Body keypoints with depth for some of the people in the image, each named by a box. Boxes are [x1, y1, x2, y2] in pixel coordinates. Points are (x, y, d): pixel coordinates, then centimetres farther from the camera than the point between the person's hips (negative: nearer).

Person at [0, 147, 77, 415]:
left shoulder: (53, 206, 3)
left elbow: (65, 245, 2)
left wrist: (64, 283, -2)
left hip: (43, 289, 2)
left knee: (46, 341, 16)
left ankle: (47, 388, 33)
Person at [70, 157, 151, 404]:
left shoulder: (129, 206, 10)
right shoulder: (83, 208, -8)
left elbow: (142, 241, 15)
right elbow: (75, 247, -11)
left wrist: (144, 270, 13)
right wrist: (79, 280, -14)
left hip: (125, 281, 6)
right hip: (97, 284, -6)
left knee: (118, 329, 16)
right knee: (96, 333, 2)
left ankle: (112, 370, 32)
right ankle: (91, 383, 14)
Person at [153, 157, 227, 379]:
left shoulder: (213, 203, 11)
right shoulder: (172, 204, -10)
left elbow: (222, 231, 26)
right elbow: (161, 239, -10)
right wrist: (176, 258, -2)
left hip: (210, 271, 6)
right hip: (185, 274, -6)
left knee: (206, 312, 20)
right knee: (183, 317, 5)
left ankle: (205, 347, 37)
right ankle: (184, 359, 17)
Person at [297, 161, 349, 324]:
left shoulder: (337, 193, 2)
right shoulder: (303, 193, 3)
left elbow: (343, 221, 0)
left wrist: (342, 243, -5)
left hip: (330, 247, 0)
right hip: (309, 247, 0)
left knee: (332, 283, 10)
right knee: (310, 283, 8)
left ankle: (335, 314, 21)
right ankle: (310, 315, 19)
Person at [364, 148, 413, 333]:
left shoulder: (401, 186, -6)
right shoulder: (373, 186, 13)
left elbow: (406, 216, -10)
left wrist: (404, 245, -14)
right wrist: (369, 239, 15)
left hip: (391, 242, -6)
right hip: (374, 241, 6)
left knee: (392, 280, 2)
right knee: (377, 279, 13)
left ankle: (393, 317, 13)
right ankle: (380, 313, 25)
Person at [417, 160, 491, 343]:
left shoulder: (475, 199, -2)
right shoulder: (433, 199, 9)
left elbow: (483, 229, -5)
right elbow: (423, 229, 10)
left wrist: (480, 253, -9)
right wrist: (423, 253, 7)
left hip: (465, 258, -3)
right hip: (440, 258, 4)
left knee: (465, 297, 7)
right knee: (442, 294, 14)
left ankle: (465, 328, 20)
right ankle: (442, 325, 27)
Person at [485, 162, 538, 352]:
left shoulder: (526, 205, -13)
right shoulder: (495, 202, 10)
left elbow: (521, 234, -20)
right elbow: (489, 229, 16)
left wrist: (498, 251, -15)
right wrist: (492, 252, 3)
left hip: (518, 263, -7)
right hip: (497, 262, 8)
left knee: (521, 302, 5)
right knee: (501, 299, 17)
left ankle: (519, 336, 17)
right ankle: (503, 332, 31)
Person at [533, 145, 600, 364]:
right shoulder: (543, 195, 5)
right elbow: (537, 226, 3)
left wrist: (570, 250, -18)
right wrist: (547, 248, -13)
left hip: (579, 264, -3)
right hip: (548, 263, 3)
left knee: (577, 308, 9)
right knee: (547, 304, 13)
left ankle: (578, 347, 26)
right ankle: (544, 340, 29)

*YOUR INSTRUCTIONS*
Whenever a line in the preceding entries includes the word "elbow", count it, and state the total alone.

*REPLY TO THE EXERCISE*
12